* What you will do
**A.** Summarize the passage below on sectoral training and Per Scholas in two sentences.
**B.** Answer these questions from the passage below on sectoral training and Per Scholas, one per line:
(i) What test had Rodriguez recently passed?
(ii) How do students spend their first week at Per Scholas?
(iii) Who was Per Scholas's first president?
**C.** Write the next part of the passage below on sectoral training and Per Scholas, picking up after its final sentence.
-- Text section follows --
Workforce experts caution that it would take significant investment to replicate sectoral training programs on a grand scale. But the approach is considered promising in part because it has succeeded with people who were hard to employ.

Rodriguez arrived at Per Scholas as a third-generation welfare recipient. A cosmetology dropout from a vocational high school, she recently had passed her GED test and was drawn to Per Scholas in part because every student gets a free computer. Tuition is free, and students must come from low-income communities.

The program is tailored to people who have failed in other jobs or schools. Classes are small, and the teaching style is aggressively hands-on. Students spend the first week not in lectures, but at work benches building their own computers from scratch. Only then are they assigned readings from a text. "Once you've built a computer, you have a vocabulary for it because you've handled it, and the reading -- which is rigorous -- is no longer scary," said Deborah MacFarlane, Per Scholas's first president.
-- Text section concluded --
-- Provided information follows --
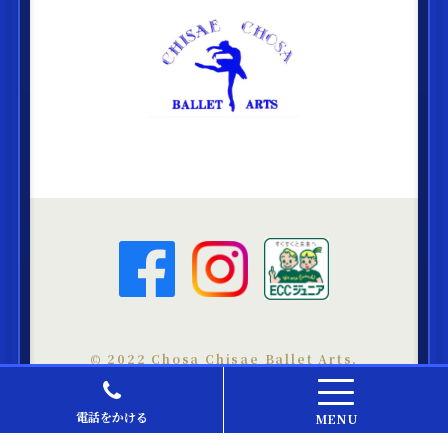
©︎ 2022 Chosa Chisae Ballet Arts.
電話をかける
MENU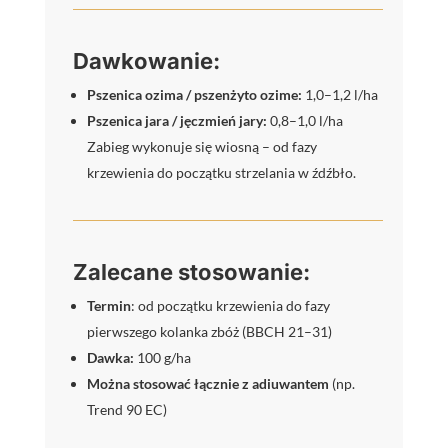
Dawkowanie:
Pszenica ozima / pszenżyto ozime:
1,0–1,2 l/ha
Pszenica jara / jęczmień jary:
0,8–1,0 l/ha
Zabieg wykonuje się wiosną – od fazy
krzewienia do początku strzelania w źdźbło.
Zalecane stosowanie:
Termin
: od początku krzewienia do fazy
pierwszego kolanka zbóż (BBCH 21–31)
Dawka:
100 g/ha
Można stosować łącznie z adiuwantem
(np.
Trend 90 EC)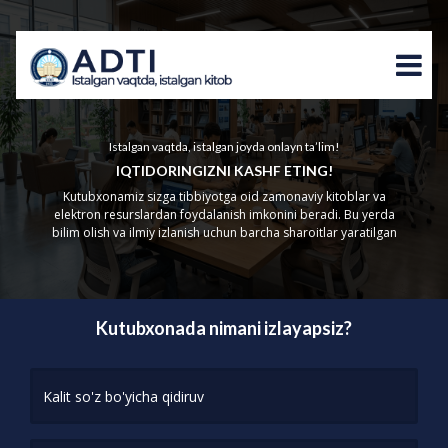
Istalgan vaqtda, istalgan joyda onlayn ta’lim!
IQTIDORINGIZNI KASHF ETING!
Kutubxonamiz sizga tibbiyotga oid zamonaviy kitoblar va
elektron resurslardan foydalanish imkonini beradi. Bu yerda
bilim olish va ilmiy izlanish uchun barcha sharoitlar yaratilgan
Kutubxonada nimani izlayapsiz?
-- Provided information concluded --
* Exercise responses
**A.** Workforce experts say replicating sectoral training programs on a large scale would take significant investment, but the approach is considered promising partly because it has succeeded with hard-to-employ people. Per Scholas, which charges no tuition, gives every student a free computer and serves people from low-income communities, uses small, hands-on classes where students build their own computers before they read from a text.

**B.**
(i) The GED test.
(ii) At work benches, building their own computers from scratch.
(iii) Deborah MacFarlane.

**C.**
Teachers regularly sabotage students' computers and make them find the problem. "It teaches an inherent part of the occupation: Things always go wrong with technology," MacFarlane said.

Connie Ciliberti, vice president of human resources for Time Warner Cable, said the company eagerly hires Per Scholas graduates as field technicians and on its help desks. "Per Scholas has spent time learning our business, understanding our measures of success," she said.

On a recent day, Rodriguez was one of three Per Scholas alumni working the phones from a cavernous room of cubicles in the Queens call center. Fellow alum Jack Collazo walked by Rodriguez's desk and dropped off two CDs labeled "A-Plus Review." He has passed the A-Plus test; she is still studying for it. He said he burned the CDs for her from his own review discs.

"We look out for each other -- that's another thing we learned at Per Scholas," Collazo said. "You need a network to be successful."

Rodriguez needs one more than most. She has moved off of welfare and Medicaid, but life is hardly easy. She is raising her three sons, ages 2, 3 and 7, and a 2-year-old niece in a three-bedroom, rent-subsidized apartment in the South Bronx. She doesn't have a car, so she has to rise on weekdays at 5 a.m. to get the children washed, dressed and fed and to take her oldest son, Krystian, to a school outside their neighborhood -- a 35-minute bus ride in each direction. Then she takes her 3-year-old, Nathaniel, to day care. Her grandmother, who babysits for the younger children, was sick last week, so Rodriguez had to rise even earlier to take them to the home of an aunt.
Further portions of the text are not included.